TASK TO CARRY OUT >>
Return every line of the records below without any change, from the first line through the last.

SUPPLIED DATA >>
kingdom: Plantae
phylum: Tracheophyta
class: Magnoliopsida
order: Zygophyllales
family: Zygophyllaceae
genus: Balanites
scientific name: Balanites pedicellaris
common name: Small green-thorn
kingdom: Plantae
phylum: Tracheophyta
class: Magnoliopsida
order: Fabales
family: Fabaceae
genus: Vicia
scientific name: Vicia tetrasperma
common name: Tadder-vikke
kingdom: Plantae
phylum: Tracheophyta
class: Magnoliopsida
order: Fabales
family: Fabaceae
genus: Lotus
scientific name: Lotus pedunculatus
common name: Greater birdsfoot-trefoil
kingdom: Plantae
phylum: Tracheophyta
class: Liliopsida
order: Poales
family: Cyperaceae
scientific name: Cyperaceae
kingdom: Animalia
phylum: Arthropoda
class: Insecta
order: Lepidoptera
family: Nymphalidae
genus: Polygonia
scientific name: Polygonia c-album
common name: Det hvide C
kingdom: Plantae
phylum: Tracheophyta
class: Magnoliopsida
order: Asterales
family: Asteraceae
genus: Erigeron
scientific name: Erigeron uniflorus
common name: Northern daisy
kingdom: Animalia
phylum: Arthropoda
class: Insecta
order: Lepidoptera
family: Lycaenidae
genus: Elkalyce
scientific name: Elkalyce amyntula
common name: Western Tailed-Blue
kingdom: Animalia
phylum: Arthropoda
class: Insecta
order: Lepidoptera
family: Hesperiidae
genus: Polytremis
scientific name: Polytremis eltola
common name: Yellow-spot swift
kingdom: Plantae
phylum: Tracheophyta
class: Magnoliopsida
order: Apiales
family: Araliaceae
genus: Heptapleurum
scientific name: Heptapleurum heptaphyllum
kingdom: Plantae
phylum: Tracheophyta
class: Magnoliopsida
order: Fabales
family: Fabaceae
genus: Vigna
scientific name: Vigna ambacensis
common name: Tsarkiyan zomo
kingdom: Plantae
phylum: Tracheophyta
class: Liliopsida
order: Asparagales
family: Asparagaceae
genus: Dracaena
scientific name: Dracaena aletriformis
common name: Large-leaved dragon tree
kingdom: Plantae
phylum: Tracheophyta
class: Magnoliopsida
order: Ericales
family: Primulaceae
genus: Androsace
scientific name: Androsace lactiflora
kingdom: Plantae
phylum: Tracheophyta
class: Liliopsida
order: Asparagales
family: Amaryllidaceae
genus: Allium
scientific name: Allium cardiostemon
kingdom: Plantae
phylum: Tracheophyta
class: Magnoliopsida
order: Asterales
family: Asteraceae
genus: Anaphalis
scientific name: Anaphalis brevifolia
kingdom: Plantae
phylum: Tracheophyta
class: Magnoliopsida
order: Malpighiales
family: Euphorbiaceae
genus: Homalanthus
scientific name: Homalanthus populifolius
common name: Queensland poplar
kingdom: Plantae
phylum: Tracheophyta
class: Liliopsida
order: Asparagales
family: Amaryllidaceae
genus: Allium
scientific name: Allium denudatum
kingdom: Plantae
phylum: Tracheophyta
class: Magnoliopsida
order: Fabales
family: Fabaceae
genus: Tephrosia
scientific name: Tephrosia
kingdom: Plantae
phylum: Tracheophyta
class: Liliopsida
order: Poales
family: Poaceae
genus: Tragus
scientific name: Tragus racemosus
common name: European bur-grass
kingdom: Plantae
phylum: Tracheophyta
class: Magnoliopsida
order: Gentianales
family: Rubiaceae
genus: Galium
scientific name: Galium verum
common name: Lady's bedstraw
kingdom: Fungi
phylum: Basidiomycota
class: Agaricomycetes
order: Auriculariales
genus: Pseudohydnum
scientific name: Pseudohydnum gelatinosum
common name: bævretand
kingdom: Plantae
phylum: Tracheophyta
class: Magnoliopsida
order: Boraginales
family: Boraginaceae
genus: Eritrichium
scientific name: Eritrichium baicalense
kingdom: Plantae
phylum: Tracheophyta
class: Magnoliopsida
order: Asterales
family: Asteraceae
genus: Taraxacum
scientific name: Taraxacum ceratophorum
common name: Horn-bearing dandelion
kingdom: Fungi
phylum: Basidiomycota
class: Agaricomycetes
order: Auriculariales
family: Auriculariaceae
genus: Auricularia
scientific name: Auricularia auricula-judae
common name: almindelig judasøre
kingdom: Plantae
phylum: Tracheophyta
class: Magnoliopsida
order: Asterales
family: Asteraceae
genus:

EXPECTED OUTPUT >>
kingdom: Plantae
phylum: Tracheophyta
class: Magnoliopsida
order: Zygophyllales
family: Zygophyllaceae
genus: Balanites
scientific name: Balanites pedicellaris
common name: Small green-thorn
kingdom: Plantae
phylum: Tracheophyta
class: Magnoliopsida
order: Fabales
family: Fabaceae
genus: Vicia
scientific name: Vicia tetrasperma
common name: Tadder-vikke
kingdom: Plantae
phylum: Tracheophyta
class: Magnoliopsida
order: Fabales
family: Fabaceae
genus: Lotus
scientific name: Lotus pedunculatus
common name: Greater birdsfoot-trefoil
kingdom: Plantae
phylum: Tracheophyta
class: Liliopsida
order: Poales
family: Cyperaceae
scientific name: Cyperaceae
kingdom: Animalia
phylum: Arthropoda
class: Insecta
order: Lepidoptera
family: Nymphalidae
genus: Polygonia
scientific name: Polygonia c-album
common name: Det hvide C
kingdom: Plantae
phylum: Tracheophyta
class: Magnoliopsida
order: Asterales
family: Asteraceae
genus: Erigeron
scientific name: Erigeron uniflorus
common name: Northern daisy
kingdom: Animalia
phylum: Arthropoda
class: Insecta
order: Lepidoptera
family: Lycaenidae
genus: Elkalyce
scientific name: Elkalyce amyntula
common name: Western Tailed-Blue
kingdom: Animalia
phylum: Arthropoda
class: Insecta
order: Lepidoptera
family: Hesperiidae
genus: Polytremis
scientific name: Polytremis eltola
common name: Yellow-spot swift
kingdom: Plantae
phylum: Tracheophyta
class: Magnoliopsida
order: Apiales
family: Araliaceae
genus: Heptapleurum
scientific name: Heptapleurum heptaphyllum
kingdom: Plantae
phylum: Tracheophyta
class: Magnoliopsida
order: Fabales
family: Fabaceae
genus: Vigna
scientific name: Vigna ambacensis
common name: Tsarkiyan zomo
kingdom: Plantae
phylum: Tracheophyta
class: Liliopsida
order: Asparagales
family: Asparagaceae
genus: Dracaena
scientific name: Dracaena aletriformis
common name: Large-leaved dragon tree
kingdom: Plantae
phylum: Tracheophyta
class: Magnoliopsida
order: Ericales
family: Primulaceae
genus: Androsace
scientific name: Androsace lactiflora
kingdom: Plantae
phylum: Tracheophyta
class: Liliopsida
order: Asparagales
family: Amaryllidaceae
genus: Allium
scientific name: Allium cardiostemon
kingdom: Plantae
phylum: Tracheophyta
class: Magnoliopsida
order: Asterales
family: Asteraceae
genus: Anaphalis
scientific name: Anaphalis brevifolia
kingdom: Plantae
phylum: Tracheophyta
class: Magnoliopsida
order: Malpighiales
family: Euphorbiaceae
genus: Homalanthus
scientific name: Homalanthus populifolius
common name: Queensland poplar
kingdom: Plantae
phylum: Tracheophyta
class: Liliopsida
order: Asparagales
family: Amaryllidaceae
genus: Allium
scientific name: Allium denudatum
kingdom: Plantae
phylum: Tracheophyta
class: Magnoliopsida
order: Fabales
family: Fabaceae
genus: Tephrosia
scientific name: Tephrosia
kingdom: Plantae
phylum: Tracheophyta
class: Liliopsida
order: Poales
family: Poaceae
genus: Tragus
scientific name: Tragus racemosus
common name: European bur-grass
kingdom: Plantae
phylum: Tracheophyta
class: Magnoliopsida
order: Gentianales
family: Rubiaceae
genus: Galium
scientific name: Galium verum
common name: Lady's bedstraw
kingdom: Fungi
phylum: Basidiomycota
class: Agaricomycetes
order: Auriculariales
genus: Pseudohydnum
scientific name: Pseudohydnum gelatinosum
common name: bævretand
kingdom: Plantae
phylum: Tracheophyta
class: Magnoliopsida
order: Boraginales
family: Boraginaceae
genus: Eritrichium
scientific name: Eritrichium baicalense
kingdom: Plantae
phylum: Tracheophyta
class: Magnoliopsida
order: Asterales
family: Asteraceae
genus: Taraxacum
scientific name: Taraxacum ceratophorum
common name: Horn-bearing dandelion
kingdom: Fungi
phylum: Basidiomycota
class: Agaricomycetes
order: Auriculariales
family: Auriculariaceae
genus: Auricularia
scientific name: Auricularia auricula-judae
common name: almindelig judasøre
kingdom: Plantae
phylum: Tracheophyta
class: Magnoliopsida
order: Asterales
family: Asteraceae
genus:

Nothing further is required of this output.